■ EXERCISE DESCRIPTION ■
What lines in the records below contain the string "right"? Copy every one.

■ RECORDS SHOWN ■
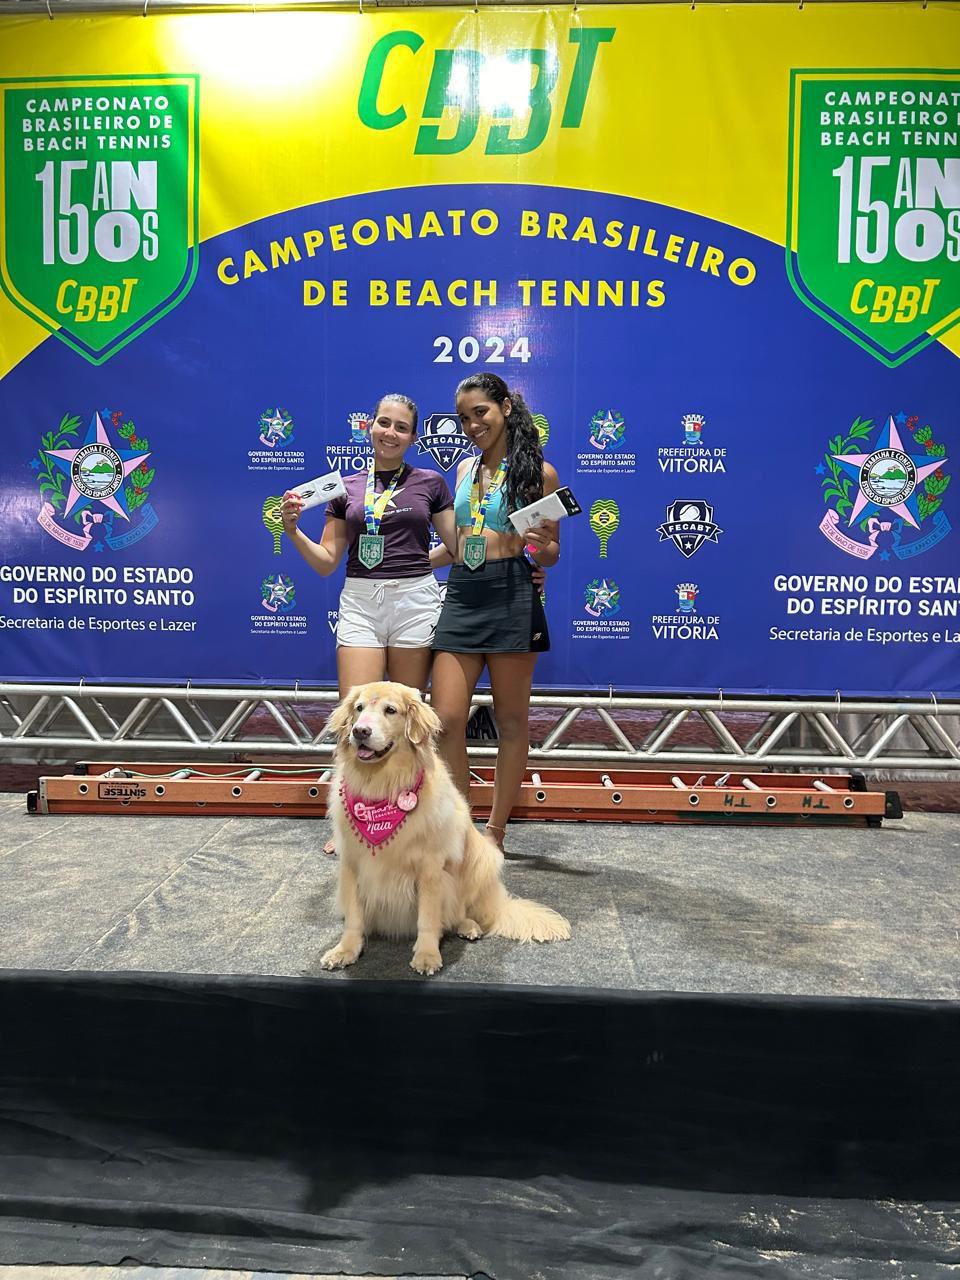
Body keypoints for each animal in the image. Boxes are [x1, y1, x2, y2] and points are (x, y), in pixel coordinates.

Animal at [321, 680, 570, 967]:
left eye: (390, 710)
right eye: (359, 708)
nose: (360, 731)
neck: (383, 786)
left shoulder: (430, 867)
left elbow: (429, 917)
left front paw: (427, 955)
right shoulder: (352, 863)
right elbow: (354, 915)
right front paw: (345, 950)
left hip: (481, 861)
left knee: (461, 910)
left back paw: (468, 926)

■ OUTPUT OF THE TASK ■
right eye: (359, 708)
right shoulder: (352, 863)
right elbow: (354, 915)
right front paw: (345, 950)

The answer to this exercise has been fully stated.